Thursday, August 6, 2009

Its Ovr: Breaking Up by Text Message

We’ve all witnessed relationship drama among our friends played out in the public sphere, whether it’s a sudden relationship status change on Facebook or an IM conversation where he tells you that he’s, like, just not that into you.

If any of the above sounds like your life, then chances are you’re following what’s unfolding between R&B singer Chris Brown and his Grammy-winning girlfriend Rihanna. According to news reports, the assault he’s charged with started over a text message he received from a former lover.

Instead of a phone call as the ultimate in relationship-ending callousness, breakups over text message are de rigueur among Gen X and Yers. Britney Spears supposedly dumped underemployed husband Kevin Federline by sending him a text saying she wanted a divorce, winning him the clever nickname upgrade to FedEx from K-Fed (not that Ms. Spears’s patterns of behavior during the months that followed could be considered normal for the average Millennial). Country singer and American Idol winner Carrie Underwood also unceremoniously dumped her beau, actor Chace Crawford, via text message, and then nonchalantly told a television reporter about it, saying, “It’s, like, peace out.”

A British survey of more than 2,000 people found that one in seven had been dumped by SMS or email.

In my own experience, Facebook relationship drama has abounded. One friend became hysterical when her boyfriend’s friends jokingly hacked into his account and changed his relationship status to “single” — she thought he was breaking up with her via News Feed. Another changed her status from “engaged” to “single,” a public action for a person with 200 friends that spurred an outpouring of concerned comments.

Breakups over text or IM aren’t necessarily a new trend, but they are an indication of where teens and tweens interact most comfortably, says Anastasia Goodstein, editor of the youth media and marketing site Ypulse.

“They’re using technology to handle difficult situations or interactions that probably should be done face to face,” she says. “That’s how they are communicating with each other. You’re going to see it played out in Facebook status. You’re going to see their relationships, like their friendships, played out through these different tools they are using to stay connected to each other 24-7.”

Ms. Goodstein adds that most teens will say they wouldn’t end a relationship via text, or air dirty laundry over a social-networking site — and a Harris Interactive poll found that two-thirds of teens surveyed said they wouldn’t dump someone using modern technology.

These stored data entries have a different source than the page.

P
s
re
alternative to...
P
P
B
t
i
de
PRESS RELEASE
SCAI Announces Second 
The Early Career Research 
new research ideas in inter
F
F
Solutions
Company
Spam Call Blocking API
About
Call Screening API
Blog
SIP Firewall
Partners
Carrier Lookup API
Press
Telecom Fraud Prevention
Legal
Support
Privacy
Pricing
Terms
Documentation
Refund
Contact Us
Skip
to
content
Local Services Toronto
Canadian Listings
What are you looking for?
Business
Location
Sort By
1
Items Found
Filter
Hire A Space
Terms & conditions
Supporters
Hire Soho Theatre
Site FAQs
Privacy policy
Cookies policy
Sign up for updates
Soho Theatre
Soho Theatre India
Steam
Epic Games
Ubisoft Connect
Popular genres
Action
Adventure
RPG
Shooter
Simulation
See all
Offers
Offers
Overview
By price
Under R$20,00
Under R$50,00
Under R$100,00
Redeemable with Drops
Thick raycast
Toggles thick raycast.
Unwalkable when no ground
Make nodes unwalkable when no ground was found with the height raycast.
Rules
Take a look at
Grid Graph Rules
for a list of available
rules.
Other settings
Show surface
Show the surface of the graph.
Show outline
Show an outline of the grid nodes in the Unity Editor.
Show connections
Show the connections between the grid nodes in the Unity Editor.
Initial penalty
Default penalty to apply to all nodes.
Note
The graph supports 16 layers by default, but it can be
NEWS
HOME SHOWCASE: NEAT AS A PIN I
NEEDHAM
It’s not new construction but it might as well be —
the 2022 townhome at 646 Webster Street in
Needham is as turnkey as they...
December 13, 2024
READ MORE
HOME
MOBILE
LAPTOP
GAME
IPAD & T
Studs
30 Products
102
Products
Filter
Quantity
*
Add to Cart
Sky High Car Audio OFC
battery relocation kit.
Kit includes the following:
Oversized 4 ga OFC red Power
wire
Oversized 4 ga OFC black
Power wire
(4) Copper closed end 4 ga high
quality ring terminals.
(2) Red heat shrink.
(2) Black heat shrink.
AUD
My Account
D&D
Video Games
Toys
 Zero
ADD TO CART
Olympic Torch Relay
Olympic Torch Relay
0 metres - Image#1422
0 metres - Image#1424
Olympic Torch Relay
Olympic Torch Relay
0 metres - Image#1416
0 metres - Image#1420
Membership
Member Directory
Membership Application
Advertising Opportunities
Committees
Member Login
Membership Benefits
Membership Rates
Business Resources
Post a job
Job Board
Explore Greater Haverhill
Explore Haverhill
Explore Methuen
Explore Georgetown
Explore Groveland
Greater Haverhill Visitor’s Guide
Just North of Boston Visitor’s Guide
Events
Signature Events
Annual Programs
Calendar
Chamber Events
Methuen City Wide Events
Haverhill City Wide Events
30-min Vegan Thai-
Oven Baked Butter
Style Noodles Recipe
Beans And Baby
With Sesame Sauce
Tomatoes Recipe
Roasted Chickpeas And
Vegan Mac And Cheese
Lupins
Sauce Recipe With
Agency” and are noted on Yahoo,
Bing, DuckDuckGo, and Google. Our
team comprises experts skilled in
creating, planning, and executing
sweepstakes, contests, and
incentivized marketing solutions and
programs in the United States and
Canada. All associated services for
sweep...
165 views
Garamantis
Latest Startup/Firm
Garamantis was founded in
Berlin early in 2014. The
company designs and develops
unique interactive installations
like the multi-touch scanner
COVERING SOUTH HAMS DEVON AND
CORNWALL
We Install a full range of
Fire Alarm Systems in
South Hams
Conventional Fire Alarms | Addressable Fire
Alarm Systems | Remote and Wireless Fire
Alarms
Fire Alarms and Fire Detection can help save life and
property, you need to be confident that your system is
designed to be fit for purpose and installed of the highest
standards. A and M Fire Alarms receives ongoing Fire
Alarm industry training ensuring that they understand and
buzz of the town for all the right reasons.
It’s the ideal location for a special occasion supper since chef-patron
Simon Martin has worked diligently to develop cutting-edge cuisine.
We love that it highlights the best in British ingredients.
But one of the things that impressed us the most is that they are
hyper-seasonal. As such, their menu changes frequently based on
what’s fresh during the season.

But many do, because these are the most common ways they keep in touch.

Deciding when and how technology is appropriate in dealing with relationships is a new hurdle, and one that lots of young people will face. “The challenge of the things that get lost in digital communication is that it’s hard to know if someone is being sarcastic, so you don’t get the whole story when you’re limited by how many characters you can use,” Ms. Goodstein says. “This younger generation is sort of having to figure out when to hang it up, and when to really do the face-to-face communication.”